Print the lines that follow, keeping every character and line break unchanged.

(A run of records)
[BEGIN]
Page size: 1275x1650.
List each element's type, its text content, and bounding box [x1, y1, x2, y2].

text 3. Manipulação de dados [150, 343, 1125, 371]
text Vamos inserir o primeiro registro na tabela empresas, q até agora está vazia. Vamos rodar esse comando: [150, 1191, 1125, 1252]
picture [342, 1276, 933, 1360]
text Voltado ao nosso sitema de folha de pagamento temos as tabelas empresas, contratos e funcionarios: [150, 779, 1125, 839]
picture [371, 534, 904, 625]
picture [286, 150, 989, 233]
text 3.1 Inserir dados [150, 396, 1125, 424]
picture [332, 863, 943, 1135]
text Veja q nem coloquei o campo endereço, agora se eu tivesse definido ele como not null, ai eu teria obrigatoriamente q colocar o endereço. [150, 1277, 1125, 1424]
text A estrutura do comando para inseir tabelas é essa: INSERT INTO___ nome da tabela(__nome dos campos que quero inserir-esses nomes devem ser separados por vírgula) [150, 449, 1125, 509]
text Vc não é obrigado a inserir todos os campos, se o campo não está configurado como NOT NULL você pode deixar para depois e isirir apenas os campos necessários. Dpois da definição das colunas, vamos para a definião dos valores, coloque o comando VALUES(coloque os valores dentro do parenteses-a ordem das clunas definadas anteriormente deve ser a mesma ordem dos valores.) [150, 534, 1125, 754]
[END]
FULL ANSWER:
Page size: 1275x1650.
List each element's type, its text content, and bounding box [x1, y1, x2, y2].

text 3. Manipulação de dados [150, 343, 1125, 371]
text Vamos inserir o primeiro registro na tabela empresas, q até agora está vazia. Vamos rodar esse comando: [150, 1191, 1125, 1252]
picture [342, 1276, 933, 1360]
text Voltado ao nosso sitema de folha de pagamento temos as tabelas empresas, contratos e funcionarios: [150, 779, 1125, 839]
picture [371, 534, 904, 625]
picture [286, 150, 989, 233]
text 3.1 Inserir dados [150, 396, 1125, 424]
picture [332, 863, 943, 1135]
text Veja q nem coloquei o campo endereço, agora se eu tivesse definido ele como not null, ai eu teria obrigatoriamente q colocar o endereço. [150, 1277, 1125, 1424]
text A estrutura do comando para inseir tabelas é essa: INSERT INTO___ nome da tabela(__nome dos campos que quero inserir-esses nomes devem ser separados por vírgula) [150, 449, 1125, 509]
text Vc não é obrigado a inserir todos os campos, se o campo não está configurado como NOT NULL você pode deixar para depois e isirir apenas os campos necessários. Dpois da definição das colunas, vamos para a definião dos valores, coloque o comando VALUES(coloque os valores dentro do parenteses-a ordem das clunas definadas anteriormente deve ser a mesma ordem dos valores.) [150, 534, 1125, 754]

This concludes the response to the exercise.